**Requirement**
Present the lines of the entries as a Markdown table with the columns Row and Line text, starting at the beginning of the entries and ending at the line that contains "17: (357, 329)", both ends included. Leave out any blank lines.

Data records
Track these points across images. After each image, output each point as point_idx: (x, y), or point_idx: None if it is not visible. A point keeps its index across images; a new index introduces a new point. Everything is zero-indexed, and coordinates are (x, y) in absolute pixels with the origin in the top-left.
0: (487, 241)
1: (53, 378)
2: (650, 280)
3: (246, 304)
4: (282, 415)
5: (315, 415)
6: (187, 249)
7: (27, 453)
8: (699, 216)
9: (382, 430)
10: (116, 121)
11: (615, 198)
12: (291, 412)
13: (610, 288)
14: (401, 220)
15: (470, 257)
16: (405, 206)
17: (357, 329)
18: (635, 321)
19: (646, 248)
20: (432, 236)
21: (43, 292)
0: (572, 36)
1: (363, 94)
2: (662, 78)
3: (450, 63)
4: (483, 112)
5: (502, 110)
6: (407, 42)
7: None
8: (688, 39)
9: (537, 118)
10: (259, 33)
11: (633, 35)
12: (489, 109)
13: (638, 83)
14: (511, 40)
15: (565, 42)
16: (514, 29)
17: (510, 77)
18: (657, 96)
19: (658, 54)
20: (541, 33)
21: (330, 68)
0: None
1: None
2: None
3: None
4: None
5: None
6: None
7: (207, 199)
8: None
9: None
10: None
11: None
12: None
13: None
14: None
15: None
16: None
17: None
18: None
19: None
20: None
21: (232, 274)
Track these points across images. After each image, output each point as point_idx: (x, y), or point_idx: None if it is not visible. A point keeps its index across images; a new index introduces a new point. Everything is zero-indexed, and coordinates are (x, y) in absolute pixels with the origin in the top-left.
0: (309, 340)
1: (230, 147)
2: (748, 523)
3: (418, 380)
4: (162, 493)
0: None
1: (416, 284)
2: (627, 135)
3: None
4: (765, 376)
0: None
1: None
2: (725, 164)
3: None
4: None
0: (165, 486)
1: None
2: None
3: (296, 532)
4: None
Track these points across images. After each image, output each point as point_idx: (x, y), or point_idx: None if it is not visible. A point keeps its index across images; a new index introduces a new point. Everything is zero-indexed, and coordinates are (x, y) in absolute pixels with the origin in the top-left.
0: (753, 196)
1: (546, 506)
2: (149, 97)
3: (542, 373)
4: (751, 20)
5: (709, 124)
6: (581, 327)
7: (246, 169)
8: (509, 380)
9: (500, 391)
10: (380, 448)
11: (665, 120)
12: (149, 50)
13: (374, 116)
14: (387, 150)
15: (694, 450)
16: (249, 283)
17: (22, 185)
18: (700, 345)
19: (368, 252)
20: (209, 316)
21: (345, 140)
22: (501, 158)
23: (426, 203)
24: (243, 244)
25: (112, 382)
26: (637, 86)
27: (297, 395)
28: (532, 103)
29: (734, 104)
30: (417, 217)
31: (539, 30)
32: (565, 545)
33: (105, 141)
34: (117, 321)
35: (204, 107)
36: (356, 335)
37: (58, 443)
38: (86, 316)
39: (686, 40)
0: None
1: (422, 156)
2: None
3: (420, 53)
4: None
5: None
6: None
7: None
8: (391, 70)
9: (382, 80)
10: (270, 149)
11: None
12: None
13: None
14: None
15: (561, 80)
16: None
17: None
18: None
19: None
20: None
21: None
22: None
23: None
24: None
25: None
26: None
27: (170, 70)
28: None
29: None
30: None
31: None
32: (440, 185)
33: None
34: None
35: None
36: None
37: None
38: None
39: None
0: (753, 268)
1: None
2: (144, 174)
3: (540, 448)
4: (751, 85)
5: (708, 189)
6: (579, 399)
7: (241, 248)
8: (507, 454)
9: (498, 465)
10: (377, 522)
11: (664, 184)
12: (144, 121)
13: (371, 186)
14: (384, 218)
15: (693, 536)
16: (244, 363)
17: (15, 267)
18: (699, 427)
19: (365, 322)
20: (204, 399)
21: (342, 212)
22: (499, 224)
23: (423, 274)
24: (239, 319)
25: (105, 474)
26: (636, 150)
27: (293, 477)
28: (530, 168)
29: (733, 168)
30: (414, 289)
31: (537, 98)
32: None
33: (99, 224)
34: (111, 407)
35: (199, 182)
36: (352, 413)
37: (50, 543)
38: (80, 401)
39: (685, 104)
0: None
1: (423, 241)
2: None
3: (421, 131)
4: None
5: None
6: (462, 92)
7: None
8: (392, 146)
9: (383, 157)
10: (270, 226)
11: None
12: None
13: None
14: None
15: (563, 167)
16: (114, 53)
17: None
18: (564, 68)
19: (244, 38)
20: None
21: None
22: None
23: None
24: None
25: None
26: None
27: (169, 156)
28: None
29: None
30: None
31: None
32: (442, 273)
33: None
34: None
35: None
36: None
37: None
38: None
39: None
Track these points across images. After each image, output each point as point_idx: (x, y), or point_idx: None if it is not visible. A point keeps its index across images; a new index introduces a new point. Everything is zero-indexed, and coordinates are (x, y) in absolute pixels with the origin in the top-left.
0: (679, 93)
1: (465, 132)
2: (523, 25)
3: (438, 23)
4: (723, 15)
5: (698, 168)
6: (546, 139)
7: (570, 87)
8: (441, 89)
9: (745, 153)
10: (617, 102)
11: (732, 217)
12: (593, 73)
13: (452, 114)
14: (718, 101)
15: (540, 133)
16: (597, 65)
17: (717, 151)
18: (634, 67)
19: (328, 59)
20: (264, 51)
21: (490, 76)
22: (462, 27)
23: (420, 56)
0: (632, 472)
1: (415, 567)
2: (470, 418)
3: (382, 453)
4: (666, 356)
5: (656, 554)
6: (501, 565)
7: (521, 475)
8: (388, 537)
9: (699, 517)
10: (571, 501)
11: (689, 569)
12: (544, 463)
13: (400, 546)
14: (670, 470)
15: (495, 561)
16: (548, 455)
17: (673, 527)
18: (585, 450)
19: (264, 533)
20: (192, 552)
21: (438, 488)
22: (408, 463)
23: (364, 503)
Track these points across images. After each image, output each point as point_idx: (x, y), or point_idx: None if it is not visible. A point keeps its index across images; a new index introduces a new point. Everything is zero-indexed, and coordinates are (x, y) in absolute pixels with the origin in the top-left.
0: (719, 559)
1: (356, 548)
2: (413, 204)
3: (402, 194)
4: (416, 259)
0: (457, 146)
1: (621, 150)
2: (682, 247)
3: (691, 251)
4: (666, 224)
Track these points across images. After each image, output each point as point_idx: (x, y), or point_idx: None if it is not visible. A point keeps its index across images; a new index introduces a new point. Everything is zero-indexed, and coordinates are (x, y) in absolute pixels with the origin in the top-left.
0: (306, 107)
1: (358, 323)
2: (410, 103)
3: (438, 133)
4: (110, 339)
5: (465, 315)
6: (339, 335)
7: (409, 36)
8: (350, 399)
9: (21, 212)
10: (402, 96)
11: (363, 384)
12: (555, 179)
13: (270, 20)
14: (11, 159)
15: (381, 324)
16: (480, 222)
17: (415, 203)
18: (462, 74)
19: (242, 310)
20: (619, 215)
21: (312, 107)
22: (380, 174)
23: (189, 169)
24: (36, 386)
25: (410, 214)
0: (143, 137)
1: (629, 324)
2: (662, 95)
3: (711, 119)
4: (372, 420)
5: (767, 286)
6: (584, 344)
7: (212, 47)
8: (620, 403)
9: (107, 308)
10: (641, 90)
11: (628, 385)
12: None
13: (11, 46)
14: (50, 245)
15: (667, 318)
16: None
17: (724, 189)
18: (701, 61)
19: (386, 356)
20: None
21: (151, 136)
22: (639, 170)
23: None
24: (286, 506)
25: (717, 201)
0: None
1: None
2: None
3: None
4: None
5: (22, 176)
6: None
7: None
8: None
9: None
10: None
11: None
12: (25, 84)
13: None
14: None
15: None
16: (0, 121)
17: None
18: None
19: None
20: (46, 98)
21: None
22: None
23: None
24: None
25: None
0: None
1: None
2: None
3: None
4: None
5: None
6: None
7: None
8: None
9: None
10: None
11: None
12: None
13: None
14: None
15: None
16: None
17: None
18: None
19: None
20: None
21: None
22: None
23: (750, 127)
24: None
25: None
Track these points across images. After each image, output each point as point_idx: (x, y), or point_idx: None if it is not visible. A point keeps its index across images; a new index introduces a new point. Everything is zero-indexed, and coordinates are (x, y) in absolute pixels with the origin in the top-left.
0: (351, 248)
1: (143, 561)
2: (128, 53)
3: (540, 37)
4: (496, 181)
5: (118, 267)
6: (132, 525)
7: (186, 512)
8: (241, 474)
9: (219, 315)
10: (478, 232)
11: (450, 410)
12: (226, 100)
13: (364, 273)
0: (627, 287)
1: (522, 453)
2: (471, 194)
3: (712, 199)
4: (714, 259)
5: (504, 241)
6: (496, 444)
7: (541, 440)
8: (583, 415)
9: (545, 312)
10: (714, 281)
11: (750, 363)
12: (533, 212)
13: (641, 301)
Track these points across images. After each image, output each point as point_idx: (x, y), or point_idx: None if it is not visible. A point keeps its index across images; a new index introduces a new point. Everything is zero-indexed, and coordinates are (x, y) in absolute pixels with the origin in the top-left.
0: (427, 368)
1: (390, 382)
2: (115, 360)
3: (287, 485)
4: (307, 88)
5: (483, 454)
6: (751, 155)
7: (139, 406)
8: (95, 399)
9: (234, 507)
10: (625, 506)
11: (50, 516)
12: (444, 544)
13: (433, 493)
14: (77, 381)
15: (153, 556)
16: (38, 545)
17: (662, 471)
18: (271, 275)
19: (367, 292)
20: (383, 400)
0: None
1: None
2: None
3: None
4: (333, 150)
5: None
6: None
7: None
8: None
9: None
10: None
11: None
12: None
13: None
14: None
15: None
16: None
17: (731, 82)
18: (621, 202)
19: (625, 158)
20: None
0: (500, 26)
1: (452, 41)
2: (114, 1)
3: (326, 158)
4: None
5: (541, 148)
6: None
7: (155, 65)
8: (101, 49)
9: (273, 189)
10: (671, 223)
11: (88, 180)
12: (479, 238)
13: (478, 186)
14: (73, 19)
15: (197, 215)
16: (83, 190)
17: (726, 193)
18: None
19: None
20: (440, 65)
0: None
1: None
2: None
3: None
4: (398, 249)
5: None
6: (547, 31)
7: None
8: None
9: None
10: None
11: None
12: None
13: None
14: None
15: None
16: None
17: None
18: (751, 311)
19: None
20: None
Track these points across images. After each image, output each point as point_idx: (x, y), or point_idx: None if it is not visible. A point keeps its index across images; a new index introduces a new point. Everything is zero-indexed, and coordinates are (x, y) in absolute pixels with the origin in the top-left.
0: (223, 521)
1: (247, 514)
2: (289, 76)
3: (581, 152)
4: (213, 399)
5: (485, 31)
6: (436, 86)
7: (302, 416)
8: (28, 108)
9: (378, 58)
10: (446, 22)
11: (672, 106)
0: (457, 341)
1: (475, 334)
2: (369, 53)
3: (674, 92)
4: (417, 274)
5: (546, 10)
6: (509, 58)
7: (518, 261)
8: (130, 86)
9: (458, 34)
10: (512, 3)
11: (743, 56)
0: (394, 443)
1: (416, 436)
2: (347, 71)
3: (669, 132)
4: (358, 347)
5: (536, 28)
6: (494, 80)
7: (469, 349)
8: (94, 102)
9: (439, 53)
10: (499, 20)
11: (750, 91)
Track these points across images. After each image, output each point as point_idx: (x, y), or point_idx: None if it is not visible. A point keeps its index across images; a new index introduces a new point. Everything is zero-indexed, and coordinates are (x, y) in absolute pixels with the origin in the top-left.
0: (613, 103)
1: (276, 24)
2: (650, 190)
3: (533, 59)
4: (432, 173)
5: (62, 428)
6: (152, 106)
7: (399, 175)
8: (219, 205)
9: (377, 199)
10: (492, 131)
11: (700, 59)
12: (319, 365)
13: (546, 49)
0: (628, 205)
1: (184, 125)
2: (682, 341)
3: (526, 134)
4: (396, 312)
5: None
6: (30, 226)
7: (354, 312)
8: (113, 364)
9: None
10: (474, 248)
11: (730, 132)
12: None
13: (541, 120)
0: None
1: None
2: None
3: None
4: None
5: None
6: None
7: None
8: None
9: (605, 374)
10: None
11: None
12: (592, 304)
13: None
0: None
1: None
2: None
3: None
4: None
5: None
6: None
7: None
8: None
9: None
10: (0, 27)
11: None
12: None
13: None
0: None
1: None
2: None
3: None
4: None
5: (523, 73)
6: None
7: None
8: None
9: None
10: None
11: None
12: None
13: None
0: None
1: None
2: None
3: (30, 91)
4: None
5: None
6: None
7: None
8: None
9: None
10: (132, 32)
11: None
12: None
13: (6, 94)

**Task output**
| Row | Line text |
|---|---|
| 1 | Track these points across images. After each image, output each point as point_idx: (x, y), or point_idx: None if it is not visible. A point keeps its index across images; a new index introduces a new point. Everything is zero-indexed, and coordinates are (x, y) in absolute pixels with the origin in the top-left. |
| 2 | 0: (487, 241) |
| 3 | 1: (53, 378) |
| 4 | 2: (650, 280) |
| 5 | 3: (246, 304) |
| 6 | 4: (282, 415) |
| 7 | 5: (315, 415) |
| 8 | 6: (187, 249) |
| 9 | 7: (27, 453) |
| 10 | 8: (699, 216) |
| 11 | 9: (382, 430) |
| 12 | 10: (116, 121) |
| 13 | 11: (615, 198) |
| 14 | 12: (291, 412) |
| 15 | 13: (610, 288) |
| 16 | 14: (401, 220) |
| 17 | 15: (470, 257) |
| 18 | 16: (405, 206) |
| 19 | 17: (357, 329) |